The movie turned for me when Hanna decided to change her life. She pled with a plastic surgeon to give her a full body makeover, and after some blackmailing, he obliged. With some exercise and the surgeon's knife, Han-na transformed from an overweight backstage artist to a skinny, beautiful leading lady. She changed her name to Jenny, and she reentered her old world with a new identity and became a pop star, outshining her nemesis Ammy. At this point, I started to understand what the film was trying to say. Han-na as the skinny, beautiful Jenny had a better life. People treated her better. She felt better about herself. Not only did she finally get to shine, but she finally got to live.

Then the movie started to get really interesting to me when people who discovered that Jenny was not a natural beauty began to judge her, spray painting her car with the word "Phony" and threatening to expose her "fraud" to her fans. All in all, the cutthroat world Han-na/Jenny inhabited was vicious. It  both shunned women for being not "pretty" and shunned women for the audacity to change themselves for "vain" reasons. At this point, no matter how much I hated those fat jokes from before, it made sense to me that the filmmakers put so many of them in the movie. For Hanna to live a fulfilling life, she had to become Jenny because living in a cruel world was never going to be easy but conforming to societal beauty standards, no matter what it took to do so, at least gave her a chance to fight for herself.
200 Pound Beauty gif courtesy of http://ifangirl.tumblr.com 
The climax of the film occurred at Jenny's largest concert where her secret identity was going to be revealed to all of her fans by her nemesis. Knowing that the ruse was over, she confessed to her fans a tearful admission that she underwent head to toe surgery because she was unhappy with herself and wanted a change. This scene actually made me tear up because I felt the desperation and sadness that went behind Han-na/Jenny's actions, and seeing her happy made her fans happy and they forgave her for the "sin" of wanting to be beautiful. The movie ended with her receiving her happily-ever-after, and the final scene was another "plain" woman begging the plastic surgeon to give her a total body makeover. If there was any doubt that this was a pro-plastic surgery or pro-traditional-beauty-standards film, then that final scene erased it from the audience's mind.
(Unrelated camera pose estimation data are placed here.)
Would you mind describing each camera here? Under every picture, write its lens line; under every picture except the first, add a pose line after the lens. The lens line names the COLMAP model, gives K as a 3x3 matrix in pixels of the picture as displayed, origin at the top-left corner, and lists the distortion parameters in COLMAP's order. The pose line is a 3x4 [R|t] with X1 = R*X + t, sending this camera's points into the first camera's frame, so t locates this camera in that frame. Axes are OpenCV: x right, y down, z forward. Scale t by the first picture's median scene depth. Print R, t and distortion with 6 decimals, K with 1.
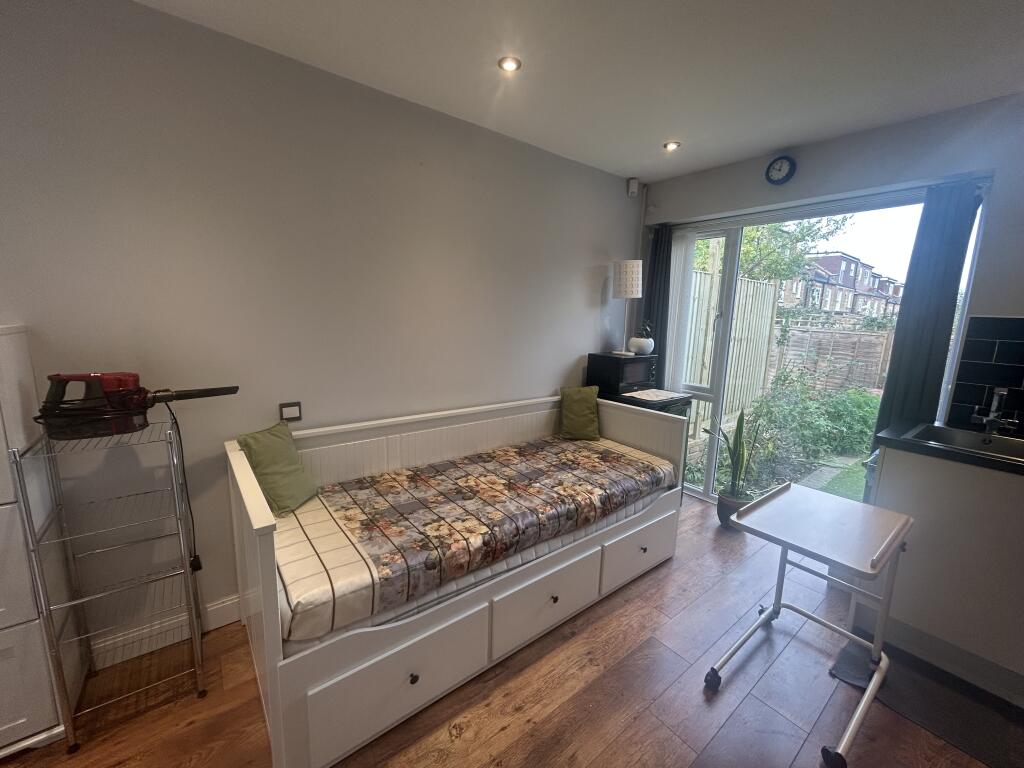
lens RADIAL K [[414.2, 0, 512.0], [0, 414.2, 384.0], [0, 0, 1]] dist [-0.000728, -0.000155]
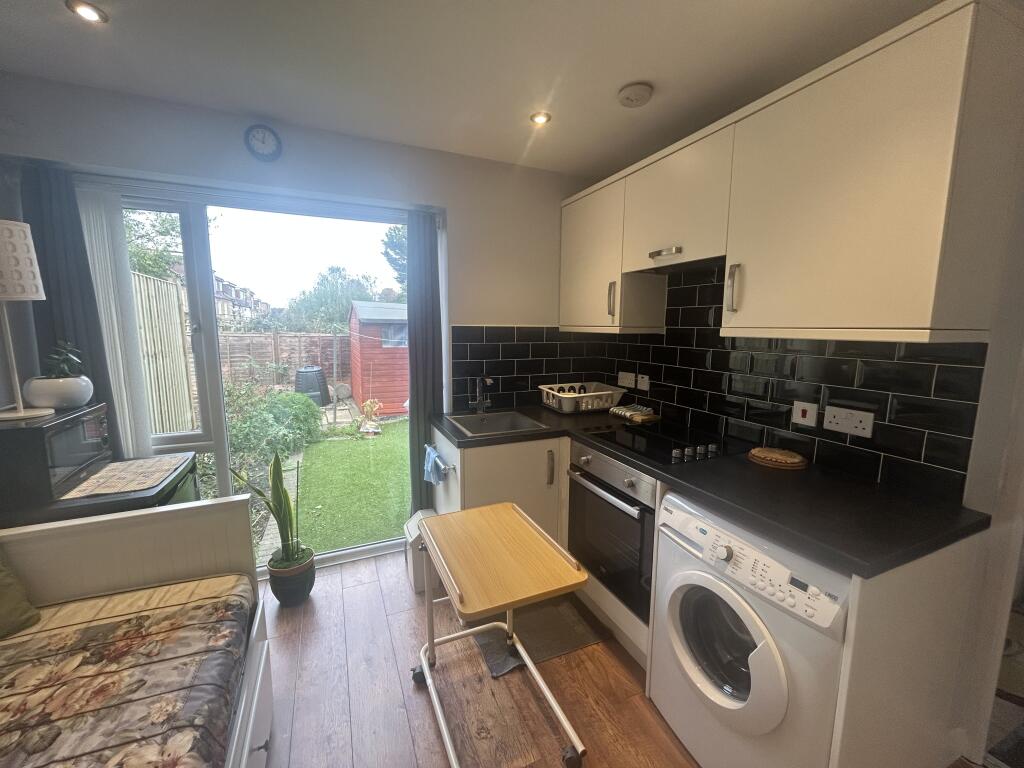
lens RADIAL K [[414.2, 0, 512.0], [0, 414.2, 384.0], [0, 0, 1]] dist [-0.000728, -0.000155]
pose [[0.250458, -0.165838, 0.953818, -0.048826], [0.168019, 0.977714, 0.125874, -0.088753], [-0.953436, 0.128734, 0.272741, 0.386220]]
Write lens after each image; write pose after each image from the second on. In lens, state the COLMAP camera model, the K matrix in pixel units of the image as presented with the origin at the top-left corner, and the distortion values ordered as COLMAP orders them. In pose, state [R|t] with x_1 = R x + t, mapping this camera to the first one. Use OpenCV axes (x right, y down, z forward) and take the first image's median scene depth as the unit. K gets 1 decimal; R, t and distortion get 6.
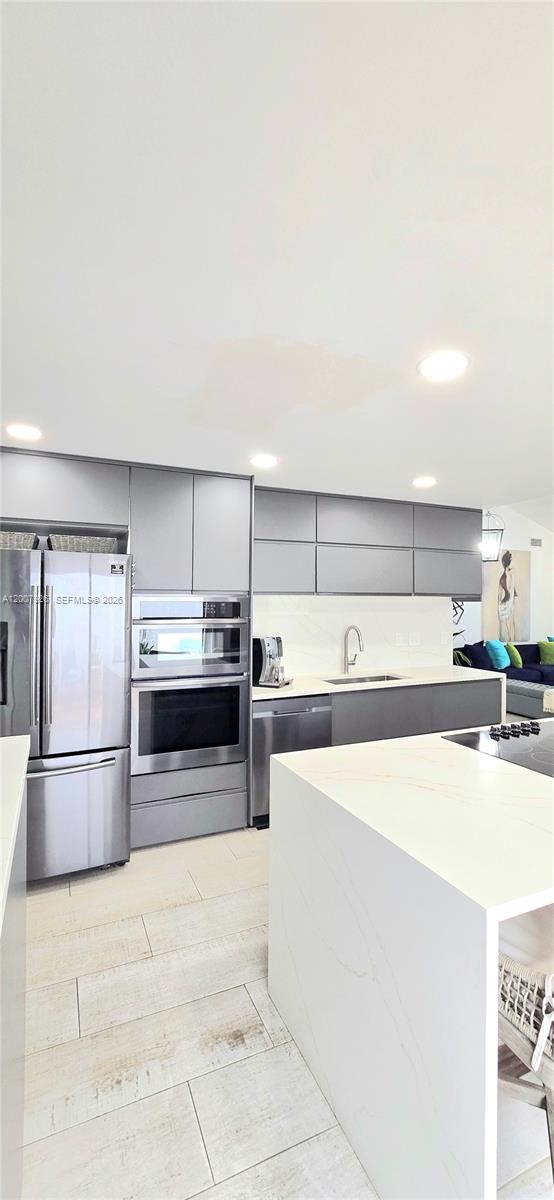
lens RADIAL K [[495.8, 0, 277.0], [0, 495.8, 600.0], [0, 0, 1]] dist [-0.000475, -0.000239]
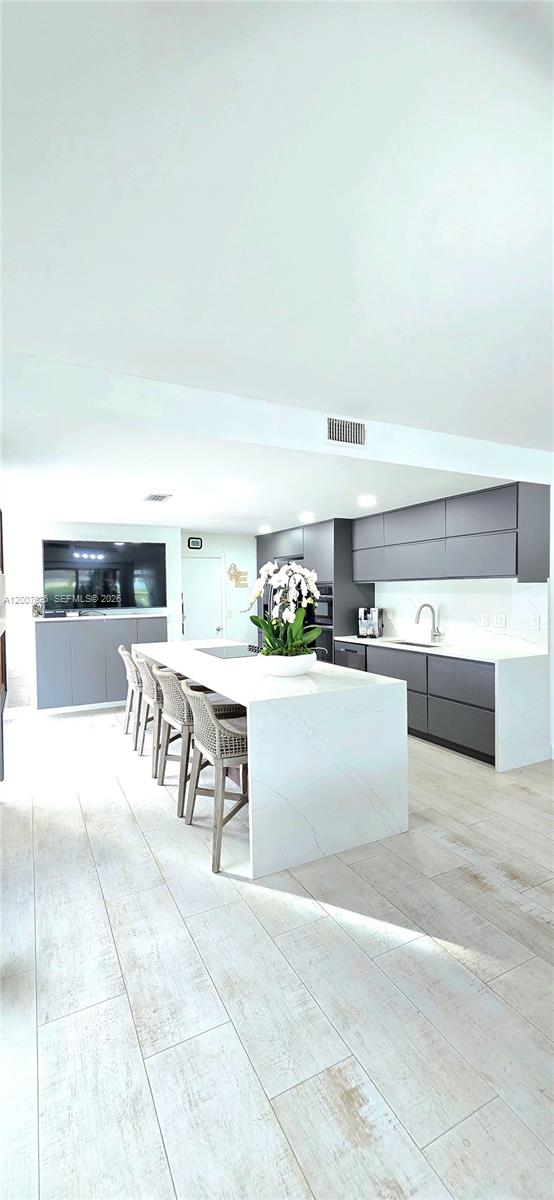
lens RADIAL K [[495.8, 0, 277.0], [0, 495.8, 600.0], [0, 0, 1]] dist [-0.000475, -0.000239]
pose [[0.051561, 0.017381, -0.998519, 1.521426], [0.017957, 0.999671, 0.018328, 0.013270], [0.998508, -0.018875, 0.051232, 0.590261]]
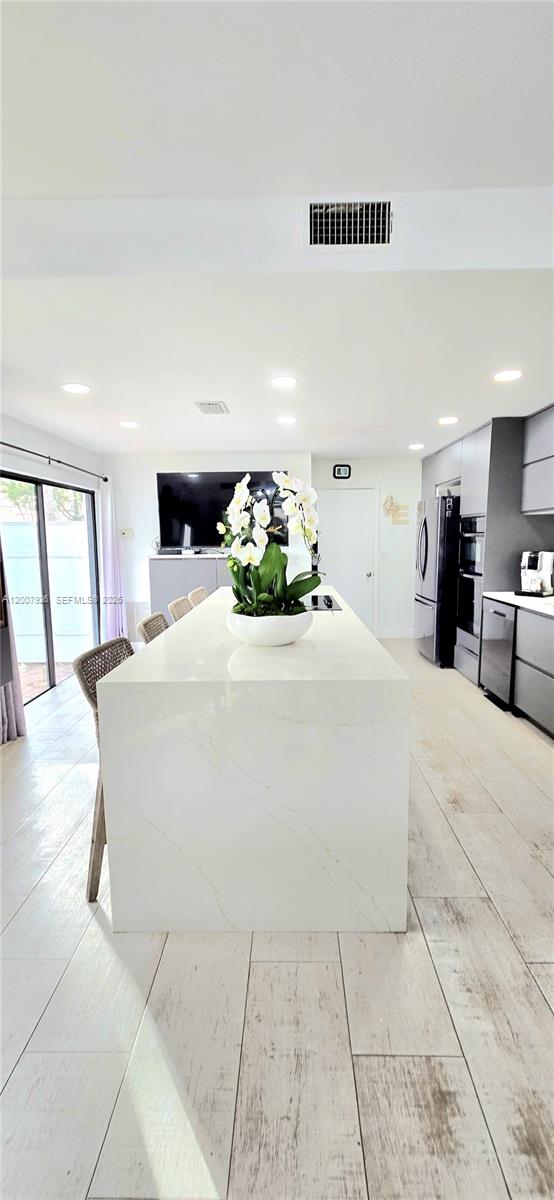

Hollywood has plenty of makeover films because yes, Americans also recognize that being attractive can open doors to a better life. However, Hollywood movies wimp out and include a love yourself message that seemingly wipes away the messaging that it originally conveyed; although beneath all the warm feelings, Hollywood movies also say that you should love yourself but first get attractive. Plus, Hollywood movies would never use plastic surgery as the catalyst for change. They'd advocate getting fit or putting on some makeup, but in real life, many starlets actually do get plastic surgery to achieve their movie star looks.  So although the message of 200 Pounds Beauty may seem off-putting on the surface, is it actually just guilty of being honest. It made me uncomfortable at first because it seemingly was a light rom-com (no pun intended) that was actually a mirror to various societies' own obsession with beauty. Although this was a South Korean movie, this was a movie for women of all cultures, and whether or not we like or agree with its message, it is definitely one that should be talked about.